I want to build a controller for a machine with multiple sensors. The sensors are supplied with power either by the controller itself or have their own power supply. I want to galvanic separate the inputs to protect the controller against interference.

Is it enough if I galvanic isolate a common power supply for the sensor interface and the date lines from the rest of the controller, or it is better if each individual input has its own separate galvanic isolated power supply?

I have found an example of this in an application note from TI.
Industrial data-acquisition interfaces with digital isolation.
http://www.ti.com/lit/an/slyt426/slyt426.pdf

Analog Inputs:
2x 4-20 mA
2x PT100

I would be grateful for any help

 

  • Hi Paul,

    If all your sensor receivers are referred to the same ground, a single isolated power supply should suffice.

    Thomas Kugelstadt who wrote the appnote you are referring to you is currently on travel. I will remind him of your question, and he may have some suggestions.

    Rgds,

    Anant

  • Paul Atreides ?, also known as Muad'Dib from Dune, the Desert Planet ?

    Well, if the pressure sensors of your thumpers on Dune have large ground potential differences, typically created by the spice worms, then you need to isolate each thumper through an isolation amplifier. The output of each amplifier (after the isolation barrier) can then feed into one multi-channel ADC, which is directly connected to an MCU.

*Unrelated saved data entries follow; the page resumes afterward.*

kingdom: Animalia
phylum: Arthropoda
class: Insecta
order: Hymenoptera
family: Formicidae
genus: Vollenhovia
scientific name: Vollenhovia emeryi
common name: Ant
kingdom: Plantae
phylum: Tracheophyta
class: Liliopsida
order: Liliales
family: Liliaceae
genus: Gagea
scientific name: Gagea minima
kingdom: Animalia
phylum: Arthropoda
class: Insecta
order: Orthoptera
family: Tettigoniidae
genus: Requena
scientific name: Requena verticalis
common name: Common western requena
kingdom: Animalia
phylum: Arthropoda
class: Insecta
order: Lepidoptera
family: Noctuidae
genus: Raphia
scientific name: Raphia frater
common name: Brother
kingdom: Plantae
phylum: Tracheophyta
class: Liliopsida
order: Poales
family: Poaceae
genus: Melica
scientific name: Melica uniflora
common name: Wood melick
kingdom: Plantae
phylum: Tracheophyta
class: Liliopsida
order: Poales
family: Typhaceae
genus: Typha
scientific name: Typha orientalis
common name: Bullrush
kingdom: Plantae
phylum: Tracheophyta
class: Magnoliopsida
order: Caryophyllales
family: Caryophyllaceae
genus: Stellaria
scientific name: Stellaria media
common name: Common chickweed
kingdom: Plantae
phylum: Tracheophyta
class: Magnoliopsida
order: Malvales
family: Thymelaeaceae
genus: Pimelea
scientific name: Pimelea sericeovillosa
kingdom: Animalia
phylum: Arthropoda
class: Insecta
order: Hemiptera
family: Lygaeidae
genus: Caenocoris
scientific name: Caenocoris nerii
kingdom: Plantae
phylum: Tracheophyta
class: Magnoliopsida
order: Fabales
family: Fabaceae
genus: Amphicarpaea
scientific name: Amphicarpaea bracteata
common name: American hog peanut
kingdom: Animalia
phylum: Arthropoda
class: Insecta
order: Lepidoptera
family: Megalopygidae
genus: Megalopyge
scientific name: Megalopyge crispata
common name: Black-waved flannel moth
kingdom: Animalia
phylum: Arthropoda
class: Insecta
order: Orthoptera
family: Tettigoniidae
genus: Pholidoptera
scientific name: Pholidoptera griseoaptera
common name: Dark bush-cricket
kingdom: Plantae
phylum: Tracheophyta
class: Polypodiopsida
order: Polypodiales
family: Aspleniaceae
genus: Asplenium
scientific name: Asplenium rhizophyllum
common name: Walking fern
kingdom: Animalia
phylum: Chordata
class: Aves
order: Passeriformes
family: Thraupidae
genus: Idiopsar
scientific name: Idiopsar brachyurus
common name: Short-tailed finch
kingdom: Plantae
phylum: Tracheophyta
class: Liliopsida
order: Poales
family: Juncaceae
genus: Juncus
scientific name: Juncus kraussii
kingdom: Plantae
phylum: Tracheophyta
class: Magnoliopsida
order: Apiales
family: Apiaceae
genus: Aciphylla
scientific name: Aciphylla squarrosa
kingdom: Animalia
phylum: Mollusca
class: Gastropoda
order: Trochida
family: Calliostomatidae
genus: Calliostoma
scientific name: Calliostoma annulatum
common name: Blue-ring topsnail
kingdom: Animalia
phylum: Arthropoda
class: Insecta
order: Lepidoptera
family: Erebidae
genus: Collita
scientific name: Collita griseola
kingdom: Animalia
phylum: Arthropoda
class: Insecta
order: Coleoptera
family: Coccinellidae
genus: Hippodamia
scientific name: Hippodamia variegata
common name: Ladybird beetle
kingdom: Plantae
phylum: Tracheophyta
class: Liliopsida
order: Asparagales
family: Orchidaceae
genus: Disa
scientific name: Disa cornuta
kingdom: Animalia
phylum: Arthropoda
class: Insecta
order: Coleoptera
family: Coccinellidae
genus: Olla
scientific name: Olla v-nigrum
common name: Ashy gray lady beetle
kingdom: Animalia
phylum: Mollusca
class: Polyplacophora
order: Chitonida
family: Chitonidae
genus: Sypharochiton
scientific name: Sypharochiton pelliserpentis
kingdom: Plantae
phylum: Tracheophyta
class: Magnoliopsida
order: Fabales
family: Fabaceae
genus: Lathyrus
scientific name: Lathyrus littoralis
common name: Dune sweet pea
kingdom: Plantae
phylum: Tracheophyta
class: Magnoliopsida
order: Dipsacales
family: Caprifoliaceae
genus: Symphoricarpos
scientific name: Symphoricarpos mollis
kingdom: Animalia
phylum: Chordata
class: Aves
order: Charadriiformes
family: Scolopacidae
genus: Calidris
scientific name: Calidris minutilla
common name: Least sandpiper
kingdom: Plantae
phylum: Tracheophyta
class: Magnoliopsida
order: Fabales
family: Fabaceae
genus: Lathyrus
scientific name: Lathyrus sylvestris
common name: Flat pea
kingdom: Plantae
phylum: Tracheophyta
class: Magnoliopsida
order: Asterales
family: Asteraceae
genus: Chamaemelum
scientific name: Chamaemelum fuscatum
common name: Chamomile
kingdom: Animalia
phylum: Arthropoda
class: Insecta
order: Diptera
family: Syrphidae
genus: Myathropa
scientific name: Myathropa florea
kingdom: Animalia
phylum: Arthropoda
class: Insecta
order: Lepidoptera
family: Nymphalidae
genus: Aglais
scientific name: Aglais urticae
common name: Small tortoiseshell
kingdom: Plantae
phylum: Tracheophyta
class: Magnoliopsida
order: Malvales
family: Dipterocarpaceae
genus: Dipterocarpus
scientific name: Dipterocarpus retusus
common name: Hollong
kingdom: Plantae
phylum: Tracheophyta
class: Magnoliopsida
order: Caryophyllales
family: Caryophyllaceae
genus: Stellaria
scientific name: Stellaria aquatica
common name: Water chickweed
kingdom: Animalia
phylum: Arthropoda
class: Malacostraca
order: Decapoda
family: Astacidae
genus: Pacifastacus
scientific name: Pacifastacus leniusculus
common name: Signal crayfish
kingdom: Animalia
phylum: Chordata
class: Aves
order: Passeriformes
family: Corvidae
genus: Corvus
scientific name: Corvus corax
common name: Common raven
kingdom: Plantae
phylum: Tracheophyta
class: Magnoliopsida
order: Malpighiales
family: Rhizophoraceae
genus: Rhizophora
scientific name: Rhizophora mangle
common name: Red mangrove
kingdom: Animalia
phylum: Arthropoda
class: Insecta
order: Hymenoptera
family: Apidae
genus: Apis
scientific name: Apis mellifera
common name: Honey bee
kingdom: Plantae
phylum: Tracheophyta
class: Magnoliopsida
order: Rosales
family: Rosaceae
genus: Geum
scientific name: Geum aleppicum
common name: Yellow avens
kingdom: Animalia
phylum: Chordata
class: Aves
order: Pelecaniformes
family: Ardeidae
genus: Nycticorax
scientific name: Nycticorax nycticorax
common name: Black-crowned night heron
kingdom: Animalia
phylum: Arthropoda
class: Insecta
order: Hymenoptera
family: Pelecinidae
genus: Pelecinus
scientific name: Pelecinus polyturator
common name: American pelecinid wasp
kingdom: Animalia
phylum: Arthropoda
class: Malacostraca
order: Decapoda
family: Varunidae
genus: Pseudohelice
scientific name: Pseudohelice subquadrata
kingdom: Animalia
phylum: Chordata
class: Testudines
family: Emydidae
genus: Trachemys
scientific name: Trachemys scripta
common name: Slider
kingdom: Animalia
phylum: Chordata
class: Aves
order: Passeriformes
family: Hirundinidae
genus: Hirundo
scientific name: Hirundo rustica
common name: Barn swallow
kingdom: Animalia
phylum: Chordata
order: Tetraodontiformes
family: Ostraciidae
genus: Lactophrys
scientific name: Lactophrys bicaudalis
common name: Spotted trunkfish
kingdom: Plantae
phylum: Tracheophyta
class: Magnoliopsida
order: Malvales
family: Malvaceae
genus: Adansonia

    This is known as channel-to-channel isolation where each sensor needs to have its own isolated supply.

    If your thumpers are close together using one ground potential, then the transducer or sensor outputs can feed directly into an multi-channel ADC without isolation. The actual isolation would then be implemented at the digital interface between ADC and controller.

    The spice must flow.

    Thomas.

  • Dear Thomas,

    thank you for your reply. Do you have any recommendations for me where I can learn more about industrial interface protection against interferences.


    Best regards,

    Paul

  • I have written article in Electronic Design Magazine and Planet Analog. Just google my name.

    we have also some information in the files section of the industrial interface forum.